→ STATED GOAL 1
Using the thread on Vista SP1, decide whether each statement agrees with it. Answer yes or no, and quote the words that decide it.
(a) Ben Ruset got SP1 from MSDN.
(b) Thane Sherrington found that SP1 sped up the first two benchmarks.
(c) Greg Sevart says SP1 clears Vista's SuperFetch cache.
→ STATED GOAL 2
Pull out the passage of the thread on Vista SP1 between "Boot time (from" and "10 seconds straight.)", inclusive.

→ EXTRACTED TEXT
■ ■ ■ ■ ■

Re: [H] Vista SP1 comments

2008-03-05 Thread Ben Ruset
When I was running Vista, I put SP1 on (grabbed from MSDN) and noticed 
no performance benefit as well.


Thane Sherrington wrote:


So from what I'm seeing here, SP1 is not going to save Vista.


Re: [H] Vista SP1 comments

2008-03-05 Thread Greg Sevart
Hmm, that's contrary to the SP1 reviews I'd read...were these established
Pre-SP1 Vista machines, or clean installs of both?

The reason I ask is that SP1 clears Vista's SuperFetch learned behavior
cache, so it's re-learning from scratch. That could play a big role in that
test...

I personally don't think Vista needed saving in the first place--it's really
no more or less quirky than any other version of Windows I've used.
Performance on good hardware has been quite reasonable, stability has
frankly been excellent, and drivers (namely video) have improved
dramatically...

Greg

 -Original Message-
 From: [EMAIL PROTECTED] [mailto:hardware-
 [EMAIL PROTECTED] On Behalf Of Thane Sherrington
 Sent: Wednesday, March 05, 2008 12:08 PM
 To: hardware@hardwaregroup.com
 Subject: [H] Vista SP1 comments
 
 I've been trying to speed up Vista machines for customers (I've been
 doing this for sometime with XP) and as a benchmark, I measure the
 following:
 
 Boot time (from power on until I can see the icons in My Computer.
 Time to 5% CPU utilization (from power up until the CPU utilization
 drops below 5% for 10 seconds straight.)
 Shutdown time (from clicking Turn Off until the computer powers off.)
 
 Now Vista is slower than XP on all three tests on every machine I've
 tried (I've even done fresh installs of XP vs fresh installs of
 Vista.)  Now I'm not saying Vista sucks because it boots more slowly,
 but it certainly isn't a plus for the OS.
 
 Here is the funny part.  From what I've read, SP1 is supposed to
 speed up Vista.  But in every test I've done (five systems so far,
 and one clean install) SP1 slows the first two benchmarks by from 30%
 to 50%.  Now I find that ridiculous.  I haven't read up on SP1, so
 maybe it's giving all sorts of other exciting new features and the
 better stability and performance that MS talks about wasn't the
 main purpose, but one would think that given that performance is one
 of the huge complaints about Vista, MS would have tried to do
 something to make it faster.  (And since boot time and shutdown time
 are two of the major areas that end users recognize as issues, these
 would be something to look at.)
 
 So from what I'm seeing here, SP1 is not going to save Vista.

■ ■ ■ ■ ■

→ SOURCE MATERIAL
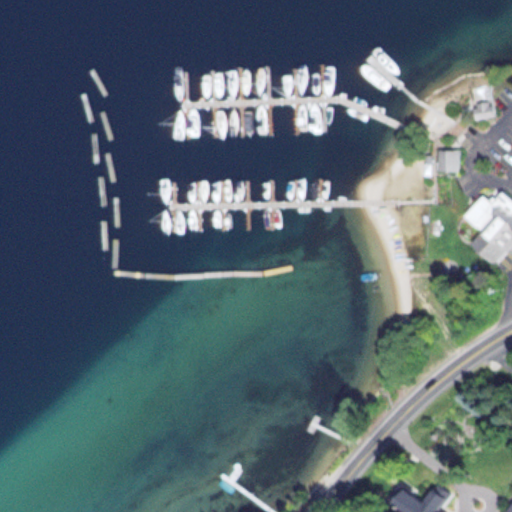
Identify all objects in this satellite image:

■ ■ ■ ■ ■

→ EXERCISE RESPONSE 1
(a) Yes: "I put SP1 on (grabbed from MSDN)"
(b) No: "SP1 slows the first two benchmarks by from 30% to 50%"
(c) Yes: "SP1 clears Vista's SuperFetch learned behavior cache"

→ EXERCISE RESPONSE 2
Boot time (from power on until I can see the icons in My Computer.
 Time to 5% CPU utilization (from power up until the CPU utilization
 drops below 5% for 10 seconds straight.)